Tasks to carry out:
a) In the thread about Baby playing in the rain, write out everything from "Thanks! She loves" down to "twisting so hard!" again, substituting "head spin" for "head twirl".
b) List each distinct name that appears in the post headings of the thread about Baby playing in the rain.
c) Carry on the thread about Baby playing in the rain from the point where it stops.

Excerpted text:
# Some of Baby



## Aly (Jul 30, 2007)

Baby REALLY enjoys playing in the rain on my hand and being that it was nice and warm out we went outside for a little drizzle. Today's pics weren't great or many but you can see how much she likes it!  She doesn't get her feathers wet but still shakes around and lays down on my hand to get water on herself.














































now for some preening ofcourse



























and some dry pics


















and the famous head twirl


----------



## Laura (Jul 30, 2007)

She looks like she is having a great time  the last three are cute the little poser that she is


----------



## Aly (Jul 30, 2007)

laurago said:


> She looks like she is having a great time  the last three are cute the little poser that she is


Thanks! She loves posing- she even gives the camera those half closed sexy eyes..lol and the sexy head twirl- one of these days she's gonna break her neck twisting so hard!


----------



## Bea (Jul 26, 2007)

That's so cute, and she's lucky to be able to have natural showers.


----------



## Plukie (Aug 26, 2007)

Record extracts:
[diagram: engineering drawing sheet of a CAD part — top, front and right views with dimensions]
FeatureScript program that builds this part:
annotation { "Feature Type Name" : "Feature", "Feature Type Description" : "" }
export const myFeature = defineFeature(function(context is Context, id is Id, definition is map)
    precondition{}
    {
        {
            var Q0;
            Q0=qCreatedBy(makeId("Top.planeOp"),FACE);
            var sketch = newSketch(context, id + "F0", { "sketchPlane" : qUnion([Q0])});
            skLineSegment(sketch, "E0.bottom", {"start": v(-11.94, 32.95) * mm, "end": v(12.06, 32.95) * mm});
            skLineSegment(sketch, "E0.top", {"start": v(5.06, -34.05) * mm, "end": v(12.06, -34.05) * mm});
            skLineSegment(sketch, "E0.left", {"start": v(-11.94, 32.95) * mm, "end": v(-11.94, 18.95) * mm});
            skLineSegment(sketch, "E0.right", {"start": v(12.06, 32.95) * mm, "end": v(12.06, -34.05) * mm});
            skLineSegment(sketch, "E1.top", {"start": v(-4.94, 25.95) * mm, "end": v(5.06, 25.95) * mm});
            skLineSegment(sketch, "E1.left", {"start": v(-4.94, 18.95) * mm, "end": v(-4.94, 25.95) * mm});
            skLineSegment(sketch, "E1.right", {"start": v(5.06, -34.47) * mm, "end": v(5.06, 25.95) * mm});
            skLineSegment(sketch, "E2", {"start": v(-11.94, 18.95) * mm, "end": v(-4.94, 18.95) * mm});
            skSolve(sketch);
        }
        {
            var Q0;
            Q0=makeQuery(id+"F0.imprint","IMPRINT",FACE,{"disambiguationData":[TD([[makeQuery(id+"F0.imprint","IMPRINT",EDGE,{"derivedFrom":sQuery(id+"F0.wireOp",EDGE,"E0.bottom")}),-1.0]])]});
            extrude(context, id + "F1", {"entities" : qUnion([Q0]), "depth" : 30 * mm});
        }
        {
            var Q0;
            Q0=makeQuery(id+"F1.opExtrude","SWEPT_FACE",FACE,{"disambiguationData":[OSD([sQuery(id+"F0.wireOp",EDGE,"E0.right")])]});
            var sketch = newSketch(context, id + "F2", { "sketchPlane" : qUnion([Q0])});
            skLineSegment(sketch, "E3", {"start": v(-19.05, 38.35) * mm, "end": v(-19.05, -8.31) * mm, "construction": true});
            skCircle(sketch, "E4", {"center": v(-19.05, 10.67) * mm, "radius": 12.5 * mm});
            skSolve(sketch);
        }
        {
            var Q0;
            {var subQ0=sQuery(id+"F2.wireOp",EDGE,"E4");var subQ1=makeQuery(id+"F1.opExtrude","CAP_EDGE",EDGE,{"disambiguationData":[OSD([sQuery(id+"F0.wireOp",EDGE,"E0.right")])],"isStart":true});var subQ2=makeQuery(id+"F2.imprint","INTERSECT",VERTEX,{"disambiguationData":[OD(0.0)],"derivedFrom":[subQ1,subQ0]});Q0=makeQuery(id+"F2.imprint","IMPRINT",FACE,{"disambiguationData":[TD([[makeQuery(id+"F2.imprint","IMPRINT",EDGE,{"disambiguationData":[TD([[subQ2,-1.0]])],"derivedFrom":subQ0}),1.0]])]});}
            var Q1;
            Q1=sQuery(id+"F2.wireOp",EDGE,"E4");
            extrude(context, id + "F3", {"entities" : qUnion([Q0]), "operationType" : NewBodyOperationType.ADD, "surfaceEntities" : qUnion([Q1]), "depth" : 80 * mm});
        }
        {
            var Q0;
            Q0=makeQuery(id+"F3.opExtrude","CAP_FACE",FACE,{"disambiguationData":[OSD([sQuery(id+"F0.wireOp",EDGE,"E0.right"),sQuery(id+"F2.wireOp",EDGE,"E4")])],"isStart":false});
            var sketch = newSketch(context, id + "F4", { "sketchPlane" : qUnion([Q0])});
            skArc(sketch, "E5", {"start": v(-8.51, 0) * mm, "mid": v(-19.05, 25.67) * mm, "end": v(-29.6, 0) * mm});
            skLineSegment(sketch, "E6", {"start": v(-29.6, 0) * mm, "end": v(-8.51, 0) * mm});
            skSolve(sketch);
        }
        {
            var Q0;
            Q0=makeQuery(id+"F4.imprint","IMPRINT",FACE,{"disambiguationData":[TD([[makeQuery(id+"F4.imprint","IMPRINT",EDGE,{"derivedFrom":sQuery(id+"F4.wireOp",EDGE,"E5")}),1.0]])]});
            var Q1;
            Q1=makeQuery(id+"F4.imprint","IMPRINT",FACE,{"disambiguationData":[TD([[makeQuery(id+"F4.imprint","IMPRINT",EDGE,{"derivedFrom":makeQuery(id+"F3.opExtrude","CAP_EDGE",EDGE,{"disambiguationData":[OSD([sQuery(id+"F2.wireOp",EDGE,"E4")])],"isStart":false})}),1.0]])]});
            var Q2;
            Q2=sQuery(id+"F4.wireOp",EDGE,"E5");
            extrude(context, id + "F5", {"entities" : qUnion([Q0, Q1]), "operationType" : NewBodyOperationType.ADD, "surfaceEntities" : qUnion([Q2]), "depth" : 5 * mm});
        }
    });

The answers:
a)
Thanks! She loves posing- she even gives the camera those half closed sexy eyes..lol and the sexy head spin- one of these days she's gonna break her neck twisting so hard!

b) Aly, Laura, Bea, Plukie

c)
How lovely for her to be able to go out in the rain like that. No wonder she looks so happy. I love the posy photos, especially the head twirl, that' looks almost painful, is that a female thing?


----------



## Bea (Jul 26, 2007)

Plukie said:


> I love the posy photos, especially the head twirl, that' looks almost painful, is that a female thing?


If you're talking about that last pic then Bailee has something to say...








It is most certainly NOT just a female thing ... it's an attractive, super model, gorgeous bird thing.


----------



## Aly (Jul 30, 2007)

Bea said:


> If you're talking about that last pic then Bailee has something to say...
> 
> 
> 
> ...


It's the sexy tiel twirl! That looks so cute...and painful- I guess beauty has a price.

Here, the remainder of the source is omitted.